A set of powerline ethernet adapters (minimum requirement is one pair) behave essentially like a pair of modems. A “MO DEM” is a modulator/demodulater. It translates ethernet signals (which computers, routers, access points….etc. use) into “something else” and then back to ethernet. “Something else” might be designed to travel over telephone lines, or coaxial cables, or laser flashes, or……whatever. Power modems transmit signal across the same wires that carry electrical current throughout the unit. They encode ethernet into high frequency low voltage pulses which another power modem sees as a string of 1’s and 0’s and reconverts to ethernet.

So:

  • Plug a power modem into the ethernet cable (coming into the unit)
  • Plug it into an electrical socket
  • Plug another power modem into any electrical socket (on the same circuit breaker)
  • Plug an ethernet cable into a second power modem (to attach to a router, computer, switch, etc.)
  • Press the “synchronize” buttons

You now have a chain of devices that gives you ethernet at any electrical outlet.
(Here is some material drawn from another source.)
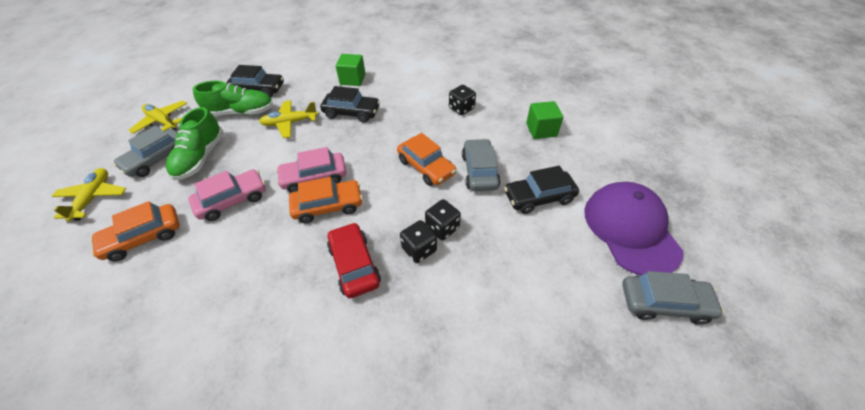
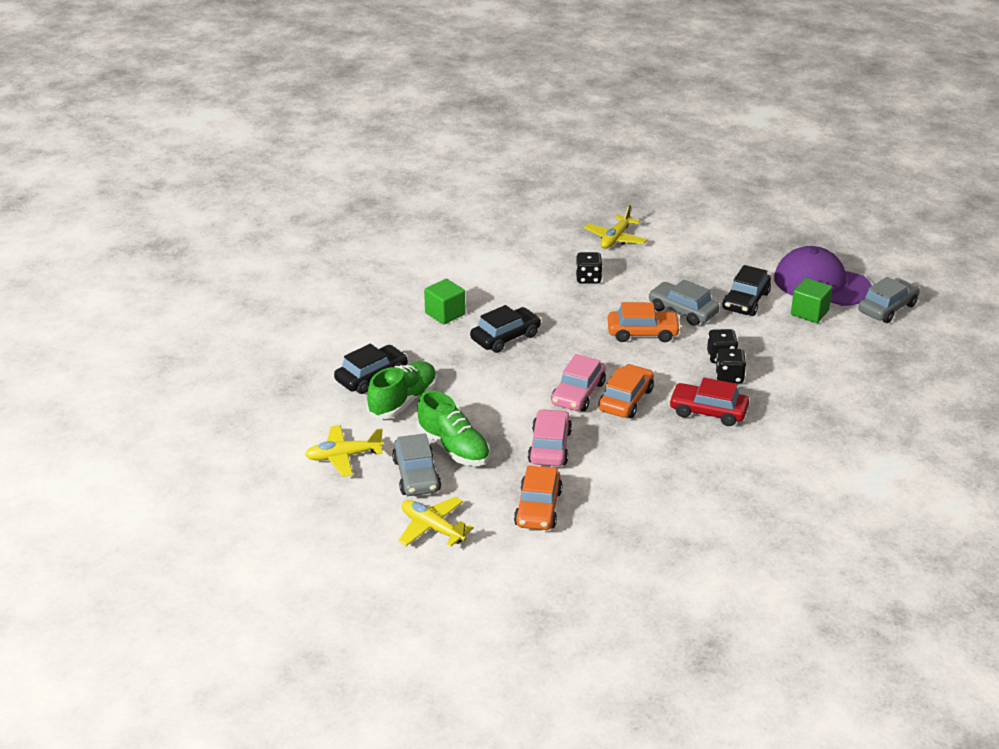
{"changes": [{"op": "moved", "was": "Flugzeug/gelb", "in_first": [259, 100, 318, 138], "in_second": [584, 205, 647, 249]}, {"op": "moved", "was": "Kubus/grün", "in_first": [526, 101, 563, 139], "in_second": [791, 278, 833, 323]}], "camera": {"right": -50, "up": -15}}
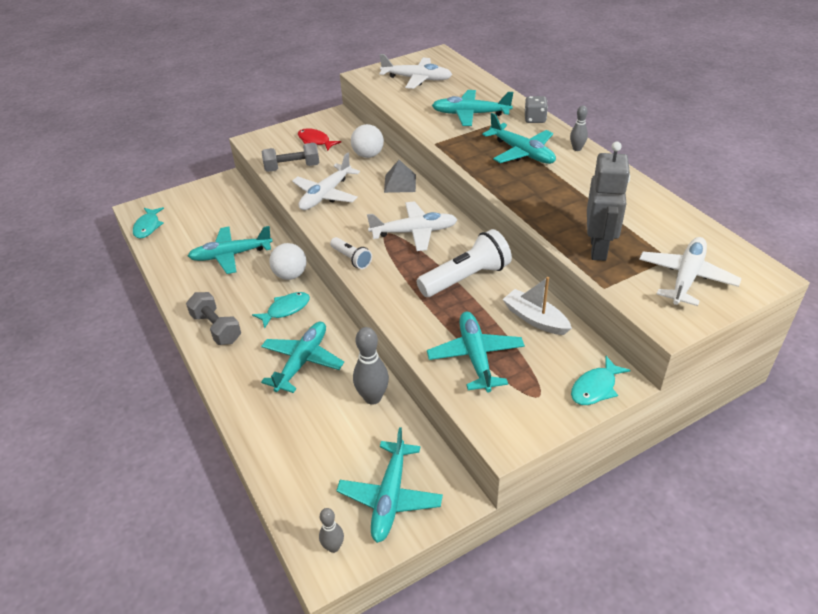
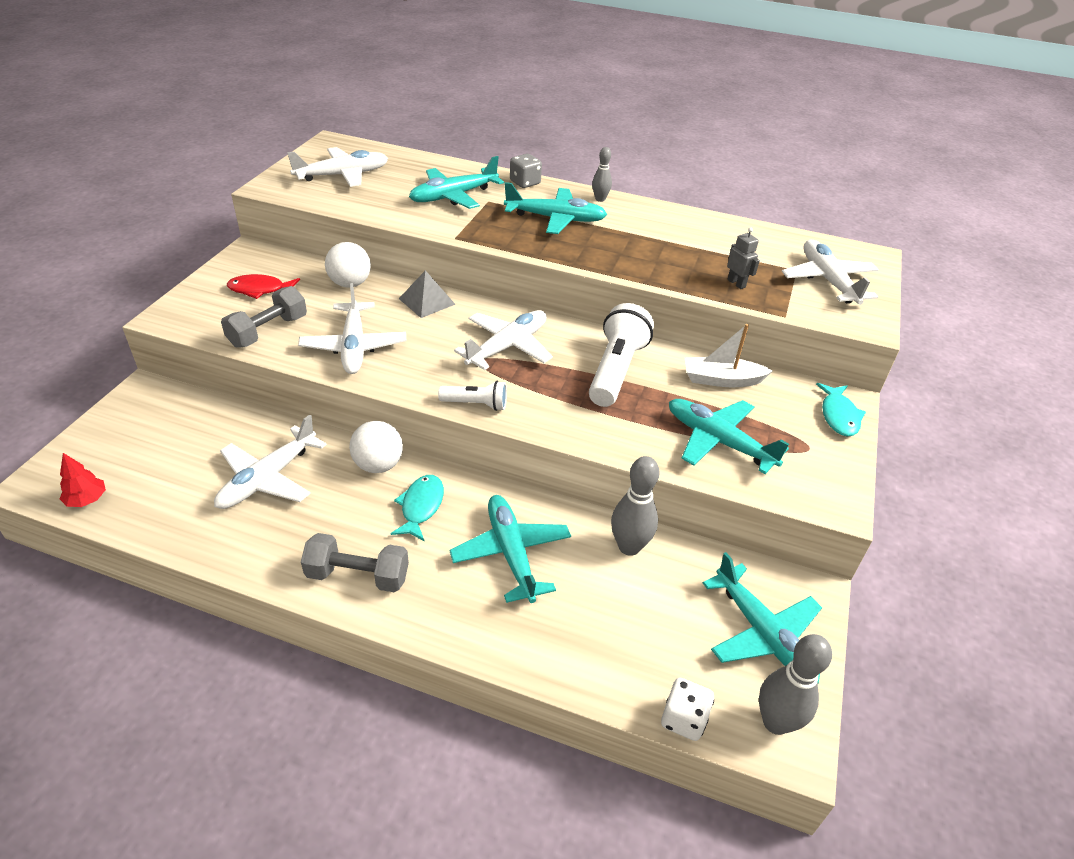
{"changes": [{"op": "replaced", "was": "Fisch/türkis", "now": "Baum/rot", "in_first": [133, 207, 164, 238], "in_second": [60, 453, 106, 507]}, {"op": "recoloured", "was": "Flugzeug/türkis", "now": "Flugzeug/weiß", "in_first": [188, 226, 273, 274], "in_second": [214, 415, 327, 509]}, {"op": "added", "now": "Spielwürfel/weiß", "in_second": [661, 678, 714, 741]}, {"op": "resized", "was": "Roboter/grau", "in_first": [587, 142, 630, 261], "in_second": [727, 227, 760, 289], "ratio": 0.46}, {"op": "resized", "was": "Bowlingkegel/grau", "in_first": [319, 508, 344, 553], "in_second": [759, 634, 832, 735], "ratio": 1.71}], "camera": {"right": -45, "up": 0}}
No big long internal cable to spoil the esthetics of your décor. One small cable from the point of entry to the nearest electrical socket still needed, obviously. The chief point of this technology is: “transfer signal from point of entry to someplace else without using internal ethernet cables”. Obviously, once you break the ethernet cable chain, POE will not function at the place where the router (‘someplace else’) happens to be.